“It’s now or never” as Elvis Presley used to sing in the sixties, well I guess as time passes and you get older, you realise that now is the time. Now more than ever I pursue traditions, even those I had never tried before. In Sicily traditions are a fundamental part of our lives.
Well, I’ll tell you about my new experience which I call: A saucy Sicilian experience.
Every Summer many families still prepare tomatoe sauce preserves for the cold seasons when garden tomatoes are no longer available. Sicilians are very fond of tomatoe sauce and once or twice a week, pasta with sauce is an unfaltering presence on our menu. These preserves are the so-called “buttigghi” which means bottles of tomatoe sauce.
Another preserve prepared with tomatoes is the “sarsa” similar to tomatoe paste, but much more salty and of course much more natural as, the only ingredients are tomatoes, salt and sun. The “sarsa” is used to prepare ragu or stew in which we plunge in our delicious, world-famous meatballs.I had never made the “sarsa” before, although I often use it in my Winter cooking. The sarsa gives dishes that special taste and gives the sauce consistency and a marvelous red coloring. I called Maria, the person that every year sells me a nice big jar of “sarsa”, but she told me that she no longer made it. It was a pity because Maria’s “sarsa” was unique, made with mountain-grown organic tomatoes and dried under the Cinisi mountain sun. A bit reluctantly I asked if she knew anyone who could sell me some and she answered: “Why don’t you make it on your own, it isn’t difficult.” At this point she explained the whole procedure and I diligently took note.
I followed Maria’s instructions carefully because l wanted to be sure that my “sarsa” would turn out successfully and wouldn’t deteriorate nor be attacked by mold.
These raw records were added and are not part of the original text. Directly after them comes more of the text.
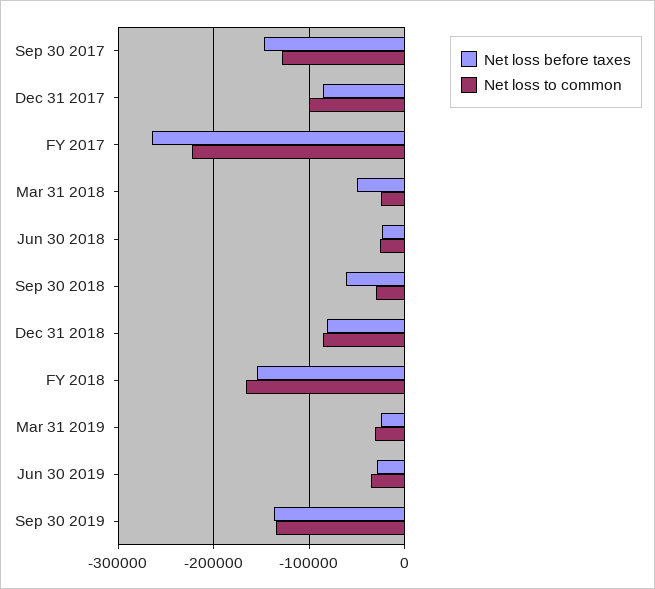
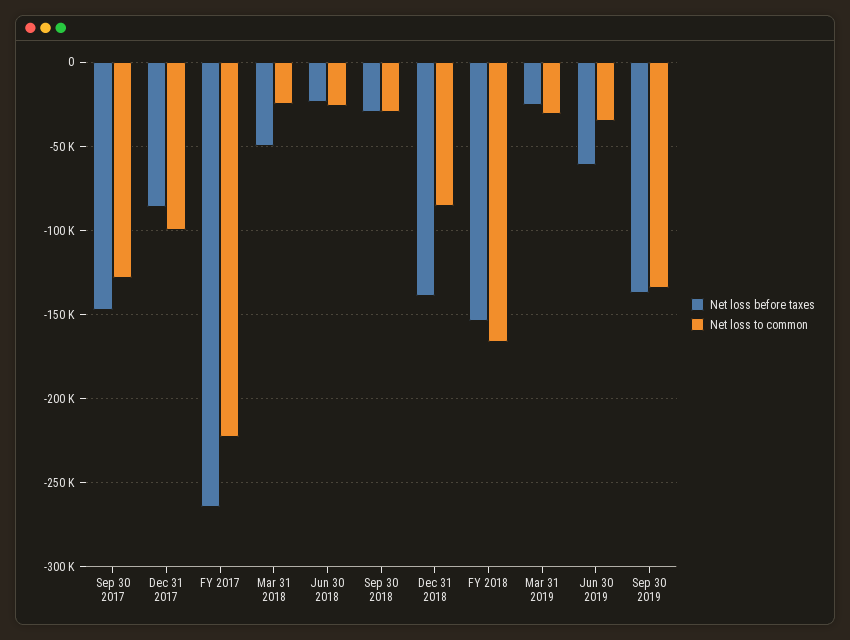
  {
    "Net loss before taxes": {
      "Sep 30 2017": -145000,
      "Dec 31 2017": -85000,
      "FY 2017": -265000,
      "Mar 31 2018": -50000,
      "Jun 30 2018": -25000,
-     "Sep 30 2018": -60000,
+     "Sep 30 2018": -30000,
-     "Dec 31 2018": -80000,
+     "Dec 31 2018": -140000,
      "FY 2018": -155000,
      "Mar 31 2019": -25000,
-     "Jun 30 2019": -30000,
+     "Jun 30 2019": -60000,
      "Sep 30 2019": -135000
    },
    "Net loss to common": {
      "Sep 30 2017": -130000,
      "Dec 31 2017": -100000,
      "FY 2017": -225000,
      "Mar 31 2018": -25000,
      "Jun 30 2018": -25000,
      "Sep 30 2018": -30000,
      "Dec 31 2018": -85000,
      "FY 2018": -165000,
      "Mar 31 2019": -30000,
      "Jun 30 2019": -35000,
      "Sep 30 2019": -135000
    }
  }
Early in the morning, I spread the thick and salty sauce on the smooth, big wooden boards (“stinnitura” in Sicilian), the carpenter had prepared for me. Each hour I went up to the terrace and give the sauce a thorough, meticulous swirl to obtain a uniform desiccation of the product. I guess I was lucky because the designated day for my tradition-preserving task, was a very hot and fairly windy August day. By sunset my “sarsa” was ready, nice and thick. I am very proud and satisfied of my achievement: our family traditions continue.